Arante Kivuvu e Francisco Mapanda (Dago) são dois activistas que viram a Covid-19 tirar-lhes os pequenos biscates, obrigando-os a vender cigarro e pacotinhos de whisky debaixo de uma pedonal no município de Viana, em Luanda.

Conhecidos pelo seu envolvimento no mediatizado processo dos «15+duas», os dois jovens intercalavam a venda de cigarro e whisky com a leitura, seguindo-se uma troca de ideias sobre o livro que cada um havia lido.

Sendo a pedonal da paragem da Robaldina, em Viana, um local muito frequentado, Arante Kivuvu e Francisco Mapanda concluíram, então, que eram uns "privilegiados" que liam e discutiam sobre coisas que já sabiam, pelo que tinham o dever de partilhar o saber.

Como sempre quiseram ter um projecto de incentivo à leitura, os dois jovens decidiram, como se diz na gíria, juntar fome com vontade de comer: recolheram as várias dezenas de livros que tinham em casa e criaram aquilo a que chamam de "biblioteca despadronizada".

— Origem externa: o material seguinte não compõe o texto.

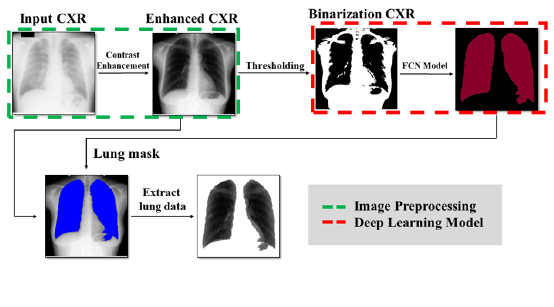
Figure 1. Flowchart of the proposed pre-processing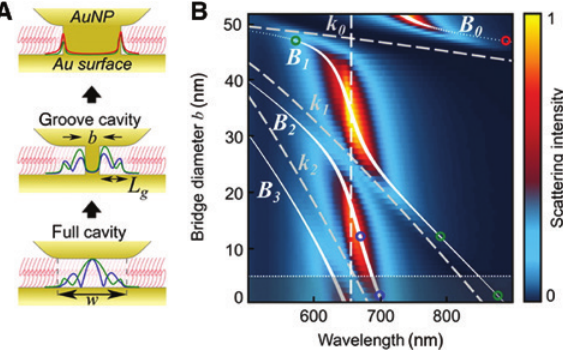
Figure 3: (A) Schematic of an NPoM with central conductive bridge linking NP and surface and (B) its corresponding finite-difference time domain simulation modes (normalized color map; yellow: high intensity, blue: low intensity).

Por isso, hoje, o ponto em que alguns transeuntes aproveitavam para fazer as necessidades menor e maior foi substituído pelas imagens de bancadas de livros diversos. O odor de urina e fezes deu lugar a perfume de livro usado. E de máscara na face, sentados sobre pneus velhos, jovens e crianças fixam os olhos nos livros que têm à mão, ignorando o tumulto resultante do vaivém de candongueiros e outros veículos que «aquecem» a Avenida Deolinda Rodrigues, vulgo Estrada de Catete.

É neste cenário que o pequeno Domingos Mitange, de 12 anos, aceitou interromper a leitura ao livro de banda desenhada Parada dos Kandengues, de Lito Silva, para explicar ao Novo Jornal como havia descoberto o espaço de leitura. E o resumo não podia ser mais simples: Mitange ia passando sobre a pedonal com uns amigos quando, sem querer, os seus olhos «tropeçaram» num cartaz com os dizeres "leitura grátis". Então, Domingos Mitange, que frequenta a 5.ª classe, decidiu «entrar» na denominada "biblioteca despadronizada".

Órfão de pai e o mais novo entre cinco irmãos, Mitange confessa que não tem livros em casa, daí que, no dia em que o Novo Jornal visitou o projecto criado pelos «revus», o pequeno já contabilizava a terceira visita.

Também de 12 anos, a pequena Márcia António, aluna da 7.ª classe, falou à reportagem do NJ enquanto se preparava para ler Rosa, minha irmã Rosa, livro da escritora portuguesa Alice Vieira.

Com a paralisação das aulas devido à Covid-19, Márcia, que é auxiliar da mãe na venda de sandes, tem aproveitado as horas mortas do comércio para dar um salto à «biblioteca» que fica mesmo ao lado da bancada onde a progenitora montou negócio.